-- Passage to read start --

Thursday, August 11, 2022

It's The Little Things

as featured in Desert Exposure Magazine

RaisingDad

by Jim and Henry Duchene


It’s The Little Things

“you’re never too old to learn”


It's not the big things that drive you nuts... it's the little things.

     When I first asked my elderly father to move in with us, I knew there would be a period of adjustment. What I didn't know was just how long that period of adjustment would be. Here it is, years later, and I'm still adjusting.

     My father?

     He's doing just fine.

     My father had been the head of his household well into his 80's. Myself, I've been in charge of my own life since I turned 18, when I put what I learned in my high school geography class to use and went to college out of state.

     As a kid, I learned early on that no one was allowed to touch my father's morning newspaper until he was finished reading it, and, believe me, he took a looong time to read it.

     "Pop," I would ask him, "can I have the comics?"

     "No," he would answer.

     My father was a firm believer in brevity.

     It didn't matter that he never read the comics, or that I would be done with it by the time he was ready to read Dear Abby, which was featured in the same section. He liked reading about other people's problems. It amused him so many people were willing to hang out their dirty laundry for everyone to see.

Personally, I'm not so strict. If any of my kids want to share the newspaper with me, I’m just happy they enjoy being in my company.

     However, when my father first moved in with me, the newspaper quickly became a point of contention between the two of us. You see, I also enjoy reading the newspaper first thing in the morning. My father, however, if he gets to the newspaper before I do, he's like a dog guarding his bone. Grrr...

     Like I said, it's one of those little things that drives me nuts.

-- Passage to read end --
-- Dataset content start --

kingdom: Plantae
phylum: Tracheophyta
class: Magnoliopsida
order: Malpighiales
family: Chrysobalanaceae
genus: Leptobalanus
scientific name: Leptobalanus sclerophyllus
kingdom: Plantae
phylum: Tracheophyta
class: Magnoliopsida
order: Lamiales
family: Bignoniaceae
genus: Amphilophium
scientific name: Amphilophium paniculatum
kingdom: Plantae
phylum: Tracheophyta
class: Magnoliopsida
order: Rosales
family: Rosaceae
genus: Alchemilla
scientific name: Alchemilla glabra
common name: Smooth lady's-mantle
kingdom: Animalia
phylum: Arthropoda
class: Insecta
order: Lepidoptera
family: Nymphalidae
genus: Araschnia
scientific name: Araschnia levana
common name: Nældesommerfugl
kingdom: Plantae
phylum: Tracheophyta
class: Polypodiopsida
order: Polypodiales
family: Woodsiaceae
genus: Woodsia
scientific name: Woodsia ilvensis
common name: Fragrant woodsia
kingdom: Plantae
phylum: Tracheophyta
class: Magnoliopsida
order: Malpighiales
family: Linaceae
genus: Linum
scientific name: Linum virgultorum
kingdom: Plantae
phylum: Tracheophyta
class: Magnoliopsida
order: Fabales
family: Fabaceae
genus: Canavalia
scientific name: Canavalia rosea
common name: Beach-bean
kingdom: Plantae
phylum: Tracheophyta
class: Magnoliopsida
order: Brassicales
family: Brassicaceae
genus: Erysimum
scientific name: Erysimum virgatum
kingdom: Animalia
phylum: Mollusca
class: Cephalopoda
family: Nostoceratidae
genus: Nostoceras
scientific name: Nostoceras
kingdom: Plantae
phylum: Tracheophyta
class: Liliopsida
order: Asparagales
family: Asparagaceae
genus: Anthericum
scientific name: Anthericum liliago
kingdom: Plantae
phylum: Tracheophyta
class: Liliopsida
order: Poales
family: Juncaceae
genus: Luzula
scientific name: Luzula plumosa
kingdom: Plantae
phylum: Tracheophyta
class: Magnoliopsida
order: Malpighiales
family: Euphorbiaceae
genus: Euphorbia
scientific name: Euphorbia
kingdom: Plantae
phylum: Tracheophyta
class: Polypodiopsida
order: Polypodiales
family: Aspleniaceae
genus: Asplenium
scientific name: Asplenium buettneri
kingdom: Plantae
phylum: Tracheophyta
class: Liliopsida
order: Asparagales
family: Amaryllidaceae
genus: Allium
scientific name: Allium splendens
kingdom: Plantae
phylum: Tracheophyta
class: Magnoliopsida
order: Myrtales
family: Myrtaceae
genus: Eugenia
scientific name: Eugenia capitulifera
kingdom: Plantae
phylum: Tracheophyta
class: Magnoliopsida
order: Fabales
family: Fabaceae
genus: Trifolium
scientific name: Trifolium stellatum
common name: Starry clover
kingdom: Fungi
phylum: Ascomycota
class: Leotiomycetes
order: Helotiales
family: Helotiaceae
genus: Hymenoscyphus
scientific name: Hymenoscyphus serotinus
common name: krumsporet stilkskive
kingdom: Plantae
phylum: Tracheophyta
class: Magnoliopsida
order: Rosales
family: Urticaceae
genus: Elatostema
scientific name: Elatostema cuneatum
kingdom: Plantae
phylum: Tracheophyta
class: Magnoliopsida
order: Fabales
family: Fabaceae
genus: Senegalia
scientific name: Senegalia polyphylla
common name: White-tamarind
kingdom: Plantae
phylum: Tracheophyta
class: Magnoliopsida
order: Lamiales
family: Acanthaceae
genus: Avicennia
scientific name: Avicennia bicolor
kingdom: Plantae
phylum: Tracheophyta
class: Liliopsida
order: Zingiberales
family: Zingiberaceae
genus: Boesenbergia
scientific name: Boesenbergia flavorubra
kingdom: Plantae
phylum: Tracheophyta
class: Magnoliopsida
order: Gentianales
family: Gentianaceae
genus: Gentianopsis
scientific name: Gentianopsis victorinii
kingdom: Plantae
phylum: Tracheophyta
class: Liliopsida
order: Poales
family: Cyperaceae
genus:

-- Dataset content end --

## What this exercise asks
A. Condense the paragraph of the column that begins "It didn't matter that he never read the comics" into a bulleted list of its main facts.
B. In one to three sentences, explain why the newspaper became a point of contention between the writer and the father after he moved in, according to the column.

## Results for each task
A.
- The father never read the comics.
- The writer would have finished with the comics before the father got to Dear Abby, which ran in the same section.
- The father liked reading about other people's problems.
- He was amused that so many people were willing to hang out their dirty laundry for everyone to see.

B. The writer also enjoys reading the newspaper first thing in the morning. If the father gets to it first, he guards it like a dog guarding its bone.